Aim of the task: Set down, character for character, everything in the records below from the line holding "Abdul-Baki, A. A." down to the line holding "Takayanagi, K.: Seed", and no other line.

Records supplied:
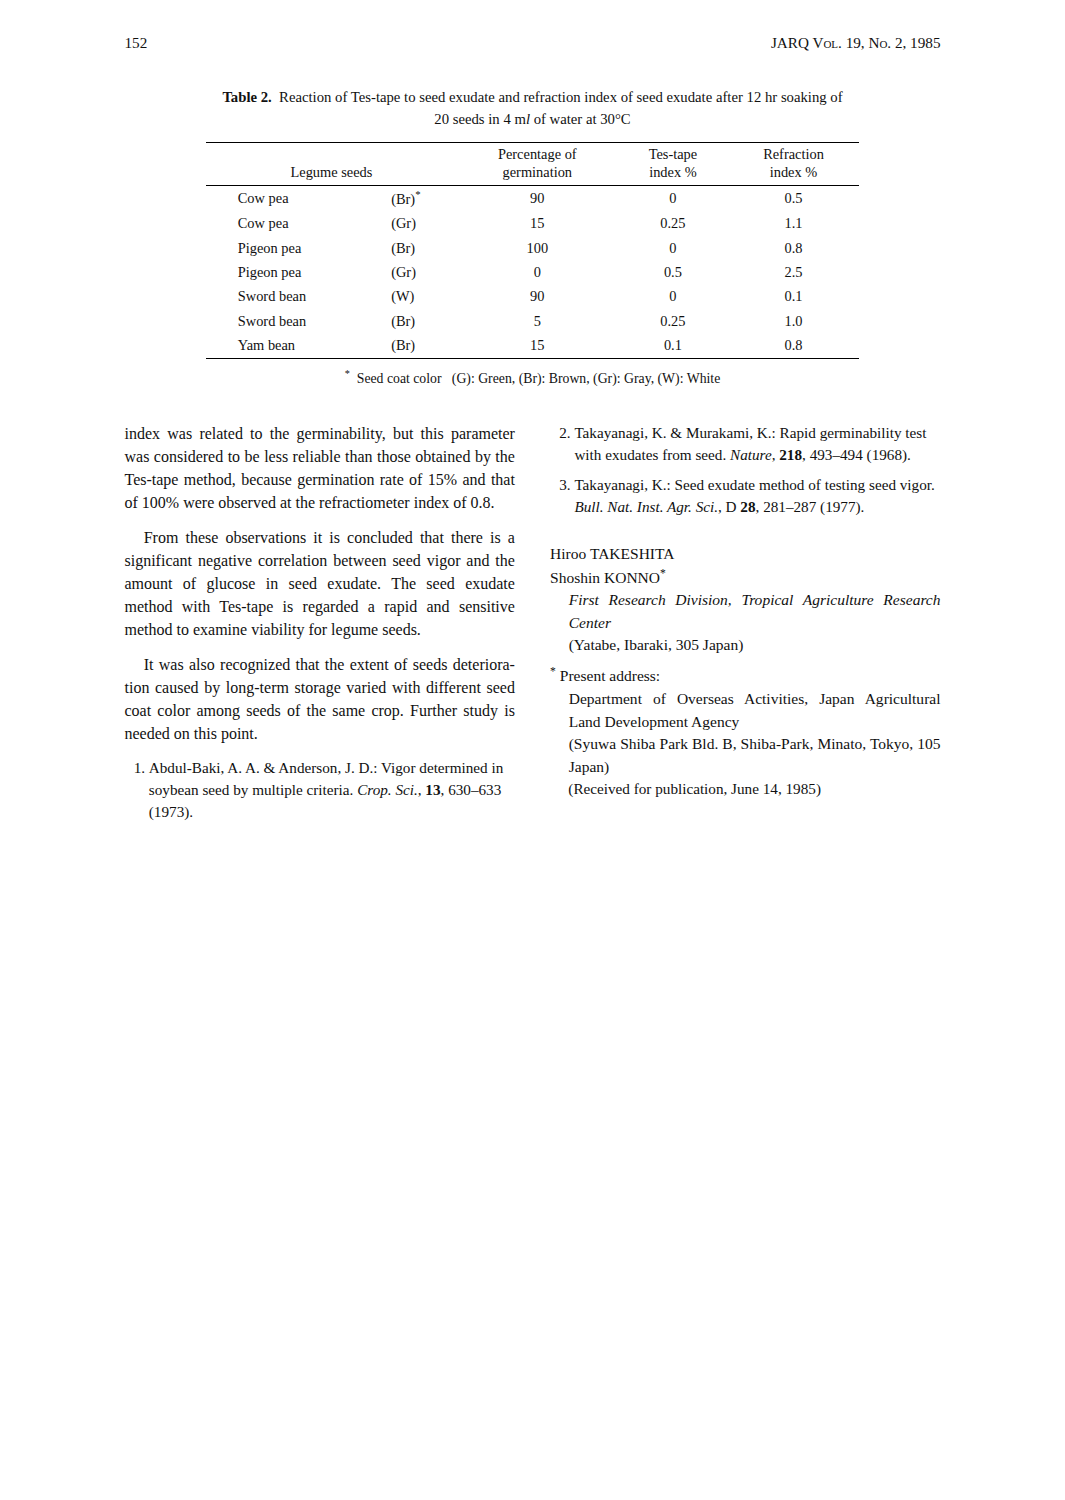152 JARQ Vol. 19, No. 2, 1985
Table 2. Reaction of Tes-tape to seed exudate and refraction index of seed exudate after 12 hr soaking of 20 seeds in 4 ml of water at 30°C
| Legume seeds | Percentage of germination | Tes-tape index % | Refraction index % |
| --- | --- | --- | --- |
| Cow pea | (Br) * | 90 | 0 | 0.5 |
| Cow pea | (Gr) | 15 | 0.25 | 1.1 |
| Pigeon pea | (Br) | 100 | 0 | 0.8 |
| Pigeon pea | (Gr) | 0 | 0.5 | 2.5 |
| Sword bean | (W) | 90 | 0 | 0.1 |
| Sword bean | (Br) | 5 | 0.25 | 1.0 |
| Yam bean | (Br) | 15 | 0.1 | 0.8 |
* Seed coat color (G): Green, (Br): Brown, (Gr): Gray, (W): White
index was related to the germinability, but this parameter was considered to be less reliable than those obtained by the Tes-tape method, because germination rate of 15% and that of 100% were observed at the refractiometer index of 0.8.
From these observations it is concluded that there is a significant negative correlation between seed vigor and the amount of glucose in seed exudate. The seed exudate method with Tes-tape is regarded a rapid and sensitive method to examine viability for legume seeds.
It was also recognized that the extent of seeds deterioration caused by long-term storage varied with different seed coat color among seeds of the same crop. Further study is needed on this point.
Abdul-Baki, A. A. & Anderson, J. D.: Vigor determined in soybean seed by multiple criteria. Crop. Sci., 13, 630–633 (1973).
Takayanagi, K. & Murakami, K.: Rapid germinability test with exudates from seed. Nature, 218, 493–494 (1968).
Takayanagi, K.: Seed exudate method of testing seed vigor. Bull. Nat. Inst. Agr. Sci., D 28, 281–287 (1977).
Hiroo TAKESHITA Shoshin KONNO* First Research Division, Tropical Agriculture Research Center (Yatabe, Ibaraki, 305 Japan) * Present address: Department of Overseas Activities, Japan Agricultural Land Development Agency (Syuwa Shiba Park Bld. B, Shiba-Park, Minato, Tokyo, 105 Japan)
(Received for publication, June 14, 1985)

...

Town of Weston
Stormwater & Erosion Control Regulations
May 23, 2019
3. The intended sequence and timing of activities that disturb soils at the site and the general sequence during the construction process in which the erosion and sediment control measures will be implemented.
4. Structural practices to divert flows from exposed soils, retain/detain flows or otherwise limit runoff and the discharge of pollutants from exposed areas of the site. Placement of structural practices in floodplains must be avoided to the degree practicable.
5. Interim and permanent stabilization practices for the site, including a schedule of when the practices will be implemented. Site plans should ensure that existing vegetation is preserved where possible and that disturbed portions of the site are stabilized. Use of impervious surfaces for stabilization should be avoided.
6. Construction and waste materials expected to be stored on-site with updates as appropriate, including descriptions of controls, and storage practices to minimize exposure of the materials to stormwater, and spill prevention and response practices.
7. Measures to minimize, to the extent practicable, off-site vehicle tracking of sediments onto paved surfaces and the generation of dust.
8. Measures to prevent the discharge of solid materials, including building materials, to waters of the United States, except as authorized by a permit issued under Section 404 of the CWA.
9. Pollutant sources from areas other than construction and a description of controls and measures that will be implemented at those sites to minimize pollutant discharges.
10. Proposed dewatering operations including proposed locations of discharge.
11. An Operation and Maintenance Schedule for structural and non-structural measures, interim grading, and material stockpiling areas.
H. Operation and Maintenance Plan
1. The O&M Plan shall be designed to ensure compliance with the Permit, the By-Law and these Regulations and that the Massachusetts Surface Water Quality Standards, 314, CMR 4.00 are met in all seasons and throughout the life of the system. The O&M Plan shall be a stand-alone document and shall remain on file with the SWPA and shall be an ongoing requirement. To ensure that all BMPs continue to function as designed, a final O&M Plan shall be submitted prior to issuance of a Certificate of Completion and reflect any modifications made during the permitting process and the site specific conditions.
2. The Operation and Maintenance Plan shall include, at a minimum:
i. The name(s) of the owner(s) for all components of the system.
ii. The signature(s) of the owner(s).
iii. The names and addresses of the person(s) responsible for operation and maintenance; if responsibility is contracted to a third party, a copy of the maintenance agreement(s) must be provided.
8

Response to the task:
Abdul-Baki, A. A. & Anderson, J. D.: Vigor determined in soybean seed by multiple criteria. Crop. Sci., 13, 630–633 (1973).
Takayanagi, K. & Murakami, K.: Rapid germinability test with exudates from seed. Nature, 218, 493–494 (1968).
Takayanagi, K.: Seed exudate method of testing seed vigor. Bull. Nat. Inst. Agr. Sci., D 28, 281–287 (1977).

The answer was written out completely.